Nobody wants to think that they are just another name on a list of contacts. Using a generic email where only the name of the recipient changes is an option, but be sure not to make the rookie error of using a different font or text size for the name than the rest of the pre-written email! The more personal details and touches you can use the better, it creates a connection with the reader rather than making them feel that they are little more than another name from a contacts list. Oh, and makes sure you get their name right!

  • Get To The Point

It is fine to ask how someone is or make another similar greeting in your email, but try to get to the point. Be specific and to the point with what you want. So, if you wanted to organise a meeting to discuss a few issues make sure to say how much time it is likely to take and what sort of things you want to talk about.

  • Keep It Short

Don’t ramble on in your email – keep it short and to the point. It is fine to chat on with personal emails, but business emails need to be business-like, which means keeping things short and sweet.
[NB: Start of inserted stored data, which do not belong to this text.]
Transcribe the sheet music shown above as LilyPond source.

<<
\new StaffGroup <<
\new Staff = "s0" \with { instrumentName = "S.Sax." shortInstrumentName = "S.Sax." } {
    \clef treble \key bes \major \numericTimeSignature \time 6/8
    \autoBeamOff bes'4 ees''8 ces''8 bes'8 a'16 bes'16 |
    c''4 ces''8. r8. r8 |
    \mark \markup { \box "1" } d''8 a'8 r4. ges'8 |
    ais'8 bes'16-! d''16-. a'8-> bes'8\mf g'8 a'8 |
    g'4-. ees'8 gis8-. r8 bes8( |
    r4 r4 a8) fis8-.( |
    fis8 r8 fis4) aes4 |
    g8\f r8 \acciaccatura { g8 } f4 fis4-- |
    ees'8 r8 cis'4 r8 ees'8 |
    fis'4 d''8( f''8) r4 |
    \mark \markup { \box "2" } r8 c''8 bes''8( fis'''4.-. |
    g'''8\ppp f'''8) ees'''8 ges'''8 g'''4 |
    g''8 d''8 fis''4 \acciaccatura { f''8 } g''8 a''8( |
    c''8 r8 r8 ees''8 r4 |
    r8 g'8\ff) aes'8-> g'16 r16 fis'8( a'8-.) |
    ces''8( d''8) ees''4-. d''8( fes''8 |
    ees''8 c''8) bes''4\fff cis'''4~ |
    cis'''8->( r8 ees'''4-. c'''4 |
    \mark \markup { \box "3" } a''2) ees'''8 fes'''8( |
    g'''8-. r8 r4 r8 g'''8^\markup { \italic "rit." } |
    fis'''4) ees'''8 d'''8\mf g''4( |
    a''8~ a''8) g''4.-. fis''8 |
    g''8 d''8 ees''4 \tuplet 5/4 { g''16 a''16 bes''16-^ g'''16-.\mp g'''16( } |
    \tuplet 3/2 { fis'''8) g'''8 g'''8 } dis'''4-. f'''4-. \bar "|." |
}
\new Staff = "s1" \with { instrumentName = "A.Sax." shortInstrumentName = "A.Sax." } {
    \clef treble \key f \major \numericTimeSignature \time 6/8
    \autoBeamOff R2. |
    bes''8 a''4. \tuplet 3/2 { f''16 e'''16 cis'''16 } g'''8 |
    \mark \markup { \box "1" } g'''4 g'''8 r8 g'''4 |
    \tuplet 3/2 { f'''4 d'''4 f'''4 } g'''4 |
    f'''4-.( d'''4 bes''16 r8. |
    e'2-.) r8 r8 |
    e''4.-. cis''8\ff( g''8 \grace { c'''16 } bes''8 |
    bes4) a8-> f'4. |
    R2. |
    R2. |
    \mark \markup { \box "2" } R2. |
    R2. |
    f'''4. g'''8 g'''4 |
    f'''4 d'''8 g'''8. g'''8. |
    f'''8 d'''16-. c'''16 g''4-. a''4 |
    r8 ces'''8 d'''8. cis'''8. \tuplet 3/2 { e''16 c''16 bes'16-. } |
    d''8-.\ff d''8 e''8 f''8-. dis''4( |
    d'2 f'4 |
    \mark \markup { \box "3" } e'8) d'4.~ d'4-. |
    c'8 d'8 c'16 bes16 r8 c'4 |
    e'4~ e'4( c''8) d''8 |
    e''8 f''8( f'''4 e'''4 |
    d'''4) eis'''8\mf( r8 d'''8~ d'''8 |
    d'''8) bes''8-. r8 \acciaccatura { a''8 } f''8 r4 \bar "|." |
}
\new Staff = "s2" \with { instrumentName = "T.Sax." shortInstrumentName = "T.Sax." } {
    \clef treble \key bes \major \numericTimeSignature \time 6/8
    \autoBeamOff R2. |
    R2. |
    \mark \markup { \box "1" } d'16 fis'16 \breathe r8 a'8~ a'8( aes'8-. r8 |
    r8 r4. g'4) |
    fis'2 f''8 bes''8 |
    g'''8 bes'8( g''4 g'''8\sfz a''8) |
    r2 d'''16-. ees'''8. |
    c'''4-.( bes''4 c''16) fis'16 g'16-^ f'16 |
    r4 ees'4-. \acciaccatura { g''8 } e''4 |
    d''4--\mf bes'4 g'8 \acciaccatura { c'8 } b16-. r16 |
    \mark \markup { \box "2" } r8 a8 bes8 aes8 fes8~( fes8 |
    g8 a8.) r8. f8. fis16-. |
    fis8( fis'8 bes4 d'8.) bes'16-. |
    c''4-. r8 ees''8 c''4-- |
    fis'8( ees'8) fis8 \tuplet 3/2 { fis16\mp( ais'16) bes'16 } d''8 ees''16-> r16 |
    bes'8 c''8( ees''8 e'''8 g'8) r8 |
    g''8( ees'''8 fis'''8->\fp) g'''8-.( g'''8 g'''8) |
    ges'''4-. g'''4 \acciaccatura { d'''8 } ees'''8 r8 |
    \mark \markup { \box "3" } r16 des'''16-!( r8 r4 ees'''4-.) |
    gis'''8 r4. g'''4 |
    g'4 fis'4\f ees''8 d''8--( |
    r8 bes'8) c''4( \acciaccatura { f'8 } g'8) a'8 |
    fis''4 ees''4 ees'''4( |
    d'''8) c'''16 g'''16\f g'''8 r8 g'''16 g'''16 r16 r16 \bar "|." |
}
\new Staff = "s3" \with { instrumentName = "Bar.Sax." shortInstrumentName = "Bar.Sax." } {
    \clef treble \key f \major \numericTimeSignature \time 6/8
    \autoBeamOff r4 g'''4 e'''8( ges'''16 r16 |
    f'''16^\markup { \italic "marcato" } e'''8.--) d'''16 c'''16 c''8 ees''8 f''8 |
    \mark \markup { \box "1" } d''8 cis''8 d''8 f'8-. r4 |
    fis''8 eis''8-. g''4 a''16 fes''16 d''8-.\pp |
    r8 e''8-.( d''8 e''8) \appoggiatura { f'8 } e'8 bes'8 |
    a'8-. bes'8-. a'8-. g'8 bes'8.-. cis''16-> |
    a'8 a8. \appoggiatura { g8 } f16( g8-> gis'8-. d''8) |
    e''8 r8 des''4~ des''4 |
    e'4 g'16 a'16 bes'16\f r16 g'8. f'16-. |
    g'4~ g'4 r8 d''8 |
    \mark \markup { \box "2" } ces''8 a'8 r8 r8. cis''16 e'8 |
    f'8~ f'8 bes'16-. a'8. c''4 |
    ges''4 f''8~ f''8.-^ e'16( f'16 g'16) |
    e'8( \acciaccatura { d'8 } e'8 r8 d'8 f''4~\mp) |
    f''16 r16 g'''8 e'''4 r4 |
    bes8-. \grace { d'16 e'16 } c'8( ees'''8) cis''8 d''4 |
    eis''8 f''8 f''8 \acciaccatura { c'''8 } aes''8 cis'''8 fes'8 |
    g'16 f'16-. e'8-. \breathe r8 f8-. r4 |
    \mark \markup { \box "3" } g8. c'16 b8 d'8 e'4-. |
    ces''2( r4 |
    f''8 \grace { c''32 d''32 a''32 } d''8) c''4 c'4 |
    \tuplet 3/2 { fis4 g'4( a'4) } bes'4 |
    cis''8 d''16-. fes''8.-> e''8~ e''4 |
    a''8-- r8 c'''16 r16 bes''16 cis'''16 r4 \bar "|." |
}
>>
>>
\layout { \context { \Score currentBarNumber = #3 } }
People don’t have time to sit and read paragraph after paragraph. Think of your email as an entry into a discussion rather than a monologue! Getting your point across is a skill in itself!

  • Make It Unique

As with offering a personal touch in your email, it is also a good idea to explain why you chose to send the email to this particular person. Not only is it flattering for the person to think they were chosen specifically, it also makes them more likely to respond. It may seem a little bit dishonest (especially if you have sent the same thing to several people!), but making the person feel special and chosen will give you a better chance of success – which is ultimately what you are after!